As I sat there with them for the next few hours, I think the entire village walked by, their hospitality to a foreigner undiminished by the randomness of my being there.  They just waved, saying Agandi (hello) in reply to my own greeting. Some, (many), laughed when I spoke, kind of snickering at this mzungu hanging out in office clothes next to a bunch of kids.  The girls started playing hand-clapping games, and I tried to play, but obviously did not know the song.  A group of older girls appeared, and started to teach me.  They laughed and laughed (at me I think) and I laughed with them, transported into the moment.  I think it was a spectacle, but I was past the point of really caring, and decided to embrace it.

It is so easy to watch something from the outside, and form an opinion without gaining an understanding of what is actually going on on the inside.  These kids brought me, for a moment, into the heart beat of their community.  Everything about it looks different when looking from the inside out.  I feel like I could have sat on that cement block for a long, long time, just watching, and learning to see.



conspire to inspire!

I have been struck of late at how many false impressions I had regarding humanity.

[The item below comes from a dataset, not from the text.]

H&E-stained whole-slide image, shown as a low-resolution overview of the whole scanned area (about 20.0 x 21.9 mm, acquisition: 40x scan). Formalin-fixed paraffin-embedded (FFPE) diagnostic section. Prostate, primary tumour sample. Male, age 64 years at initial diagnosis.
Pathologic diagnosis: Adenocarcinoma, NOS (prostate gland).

For some time, the lines of race, nationality, experience, and class seemed to have become opportunities to embrace division, and the false belief that they are greater than love, greater than common humanity. I felt myself as awkwardly situated, having the desire to know my neighbors to the south, east, west, and north, but feeling as though there was too much difference to do so, and moreover, too much difference to engage in a meaningful way.  All of the stories of things which have gone wrong rung in my mind, and I found myself caught in an inner contradiction.  The desire to hear people’s real, true stories, however, was more than the suspicion that it was impossible to do so, and so, in an act of mercy, the door was opened for me to step into a new world, and learn to hear and see a new reality.

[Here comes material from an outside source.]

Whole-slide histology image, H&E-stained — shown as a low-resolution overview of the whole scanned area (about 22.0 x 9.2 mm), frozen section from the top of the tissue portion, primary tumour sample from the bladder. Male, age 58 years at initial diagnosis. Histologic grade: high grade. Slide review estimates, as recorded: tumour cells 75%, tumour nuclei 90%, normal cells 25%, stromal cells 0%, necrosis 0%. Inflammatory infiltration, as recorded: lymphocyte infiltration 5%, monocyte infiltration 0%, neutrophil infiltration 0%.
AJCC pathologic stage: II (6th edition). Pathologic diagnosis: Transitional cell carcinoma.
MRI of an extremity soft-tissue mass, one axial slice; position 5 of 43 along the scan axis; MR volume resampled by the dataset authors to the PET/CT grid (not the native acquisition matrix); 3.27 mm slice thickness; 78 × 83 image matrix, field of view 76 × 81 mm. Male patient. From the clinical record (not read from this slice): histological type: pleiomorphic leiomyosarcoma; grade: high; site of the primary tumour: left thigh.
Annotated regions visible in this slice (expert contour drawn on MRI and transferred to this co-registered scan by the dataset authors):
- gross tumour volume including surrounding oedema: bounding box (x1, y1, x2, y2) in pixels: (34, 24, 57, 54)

What I am hearing, seeing, and learning in this new reality come as a great surprise; I am learning that when someone is engaged in a work whose origins are in love, compassion, and mercy, that work is somehow available to all who would share in that.  Partnership in the great reversal of hatred, fear, and self-love belongs to us all, and can be engaged in from any and every corner of the globe.

What I am learning is that each of us has a distinct part to play in this great reversal; and no two parts look the same.  Furthermore, no two parts can exist in isolation, and no part is necessarily greater or worse as measured by externals.  For example, consider the role of communication in every process that occurs in life, from the transcription and translation of DNA, to the execution of transnational organizations and governmental bodies.  Communication is an enabler which facilitates a process, and is thus critically important.  And, as in transcription and translation, communication happens as a result of many different organisms working together.

Consider the receptionist who sits in the office of an organization.  She, or he, may often be considered to play a less important role than the director of that organization, but, what would happen to every process which she affects if she were not there?

And yet, she is no less, and no more important than the person who empties the trash, who brings tea, who does the seemingly insignificant work that often goes unappreciated.  As Mike Bickle once said, love and servant hood is what, at the end of the day, equalized us all.

These are my reflections for the day!